Una de sus pacientes, Claudine Mirambo, cuenta que en 2006 cinco guerrilleros entraron en su casa: “Me violaron delante de mis hijos  y después me metieron un paquete de sal en la vagina. Estaba embarazada de tres meses y aborté allí mismo. Perdí el conocimiento. Ahora tengo miedo, para mí el hombre es un destructor”.

"Mi Dios es un Dios de misericordia"

Estos son los casos con los que a lo largo de todos estos años se ha ido enfrentando el doctor Mukwege. También, son numerosas las adolescentes que llegan con terribles heridas, y que han sido ya operadas hasta dos y tres veces.

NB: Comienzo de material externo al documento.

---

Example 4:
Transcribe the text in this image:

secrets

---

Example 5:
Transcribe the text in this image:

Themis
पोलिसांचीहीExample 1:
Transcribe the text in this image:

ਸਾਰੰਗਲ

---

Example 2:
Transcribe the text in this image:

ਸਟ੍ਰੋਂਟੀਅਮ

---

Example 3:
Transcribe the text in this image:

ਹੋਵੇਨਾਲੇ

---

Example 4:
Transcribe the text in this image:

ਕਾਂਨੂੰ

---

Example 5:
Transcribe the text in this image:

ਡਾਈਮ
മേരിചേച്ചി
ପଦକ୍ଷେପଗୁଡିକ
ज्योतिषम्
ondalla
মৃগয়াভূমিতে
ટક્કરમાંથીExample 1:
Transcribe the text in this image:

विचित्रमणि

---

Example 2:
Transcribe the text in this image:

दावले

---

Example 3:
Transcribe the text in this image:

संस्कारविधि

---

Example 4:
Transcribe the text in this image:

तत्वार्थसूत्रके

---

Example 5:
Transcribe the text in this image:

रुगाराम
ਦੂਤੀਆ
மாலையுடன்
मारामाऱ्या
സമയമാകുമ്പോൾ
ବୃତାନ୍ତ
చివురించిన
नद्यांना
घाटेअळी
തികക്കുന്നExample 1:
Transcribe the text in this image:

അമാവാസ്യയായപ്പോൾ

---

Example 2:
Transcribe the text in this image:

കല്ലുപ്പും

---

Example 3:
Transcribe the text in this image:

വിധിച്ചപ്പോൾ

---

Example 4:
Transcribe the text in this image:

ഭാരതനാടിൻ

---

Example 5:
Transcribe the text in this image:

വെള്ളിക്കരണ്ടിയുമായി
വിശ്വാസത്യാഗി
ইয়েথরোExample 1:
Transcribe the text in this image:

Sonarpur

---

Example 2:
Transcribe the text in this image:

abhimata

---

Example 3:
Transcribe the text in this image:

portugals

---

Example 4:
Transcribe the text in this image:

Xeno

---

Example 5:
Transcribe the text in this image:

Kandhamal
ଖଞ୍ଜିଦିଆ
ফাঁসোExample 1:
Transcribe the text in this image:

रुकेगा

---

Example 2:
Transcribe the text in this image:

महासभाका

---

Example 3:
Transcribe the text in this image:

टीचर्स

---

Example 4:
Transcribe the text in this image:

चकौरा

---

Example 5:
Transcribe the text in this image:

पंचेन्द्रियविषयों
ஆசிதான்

Preguntado sobre si se rebelan contra Dios las mujeres a las que atiende, este cirujano lo tiene claro: “están sostenidas por una fuerza moral y espiritual que las empuja hacia adelante. Me siento muy pequeño frente a ellas”.

Tampoco a él se le ha ocurrido acusar a Dios de estas aberraciones. “Mi Dios es un Dios de misericordia, que nos da su gracia, pero también la capacidad de elegir. No somos sus esclavos. El que no ve en el otro la imagen de Dios es su pecado. No es de Dios, sino de la perversión humana de la que viene el pecado”.

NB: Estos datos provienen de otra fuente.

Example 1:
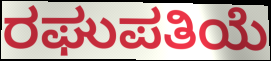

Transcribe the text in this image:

ರಘುಪತಿಯೆ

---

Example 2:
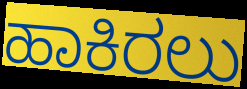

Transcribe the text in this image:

ಹಾಕಿರಲು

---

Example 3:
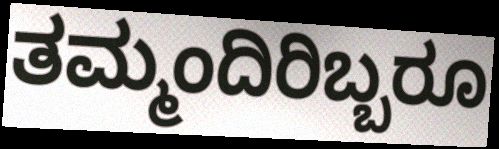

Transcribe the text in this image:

ತಮ್ಮಂದಿರಿಬ್ಬರೂ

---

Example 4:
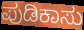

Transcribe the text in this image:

ಪುಡಿಕಾಸು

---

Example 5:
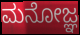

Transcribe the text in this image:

ಮನೋಜ್ಞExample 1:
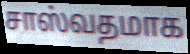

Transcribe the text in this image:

சாஸ்வதமாக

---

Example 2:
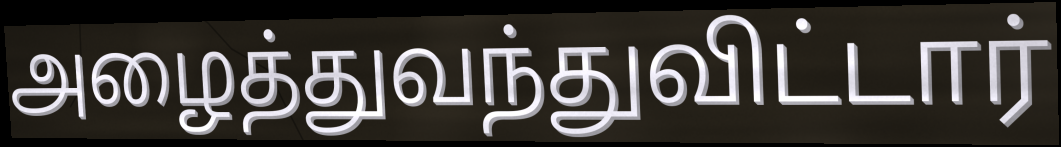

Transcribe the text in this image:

அழைத்துவந்துவிட்டார்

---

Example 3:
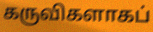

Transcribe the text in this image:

கருவிகளாகப்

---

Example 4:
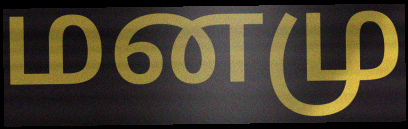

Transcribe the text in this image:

மனமு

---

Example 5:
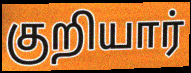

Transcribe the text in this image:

குறியார்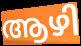
ആഴി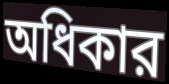
অধিকারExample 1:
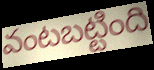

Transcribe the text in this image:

వంటబట్టింది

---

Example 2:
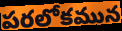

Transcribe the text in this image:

పరలోకమున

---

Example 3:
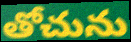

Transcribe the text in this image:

తోచును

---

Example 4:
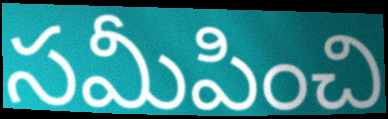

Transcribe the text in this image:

సమీపించి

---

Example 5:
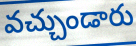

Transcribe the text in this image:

వచ్చుండారు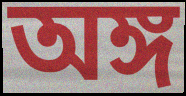
অঙ্গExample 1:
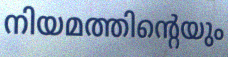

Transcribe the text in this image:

നിയമത്തിന്റെയും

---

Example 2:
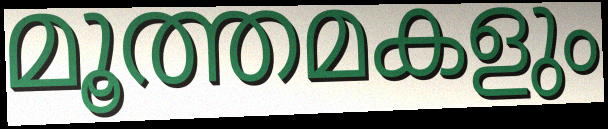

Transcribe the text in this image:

മൂത്തമകളും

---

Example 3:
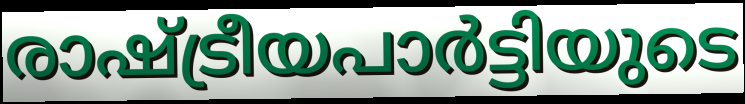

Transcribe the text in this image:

രാഷ്ട്രീയപാർട്ടിയുടെ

No quiere una tercera generación de víctimas

Tras veinte años operando día y noche vio que debía hacer algo más.  Estaba agotado de operar a una madre, años después a su hija, víctimas de estas violaciones brutales. “No quiero ocuparme de una tercera generación”, y dejó la clínica en manos de sus colaboradores para concienciar al mundo sobre lo que allí ocurre.

Cirujano en África, misionero en Occidente

El doctor Mukwege ha conseguido el apoyo de numerosos millonarios y famosos y también sin quererlo se ha convertido en un misionero del Occidente secularizado. Cuenta que estos ricos “quieren ser felices sirviendo al hombre: entienden que su fortuna no puede llenarlos, ¡pero necesitan experimentar que Dios los ama, y que es de Él de de donde sacamos la fuerzas para ayudar a otros. Para ayudarlos, y para lo que es aún más difícil, la fuerza para amarlos”.

Precisamente este amor a la gente a la que ha servido le ha provocado numerosos problemas. En varias ocasiones han intentado matarlo y secuestrarlo. En 2012, unos pistoleros le esperaban en la puerta de casa. Salvó la vida gracias a un guardia de seguridad, que murió.

Él se exilió en Bélgica para proteger a su familia pero sus pacientes que tanto le querían pese a ser extremadamente pobres le pagaron un billete de vuelta, le recibieron como a un “superhéroe” y ahora vive en el propio hospital y son voluntarios los que vigilan su puerta durante las 24 horas.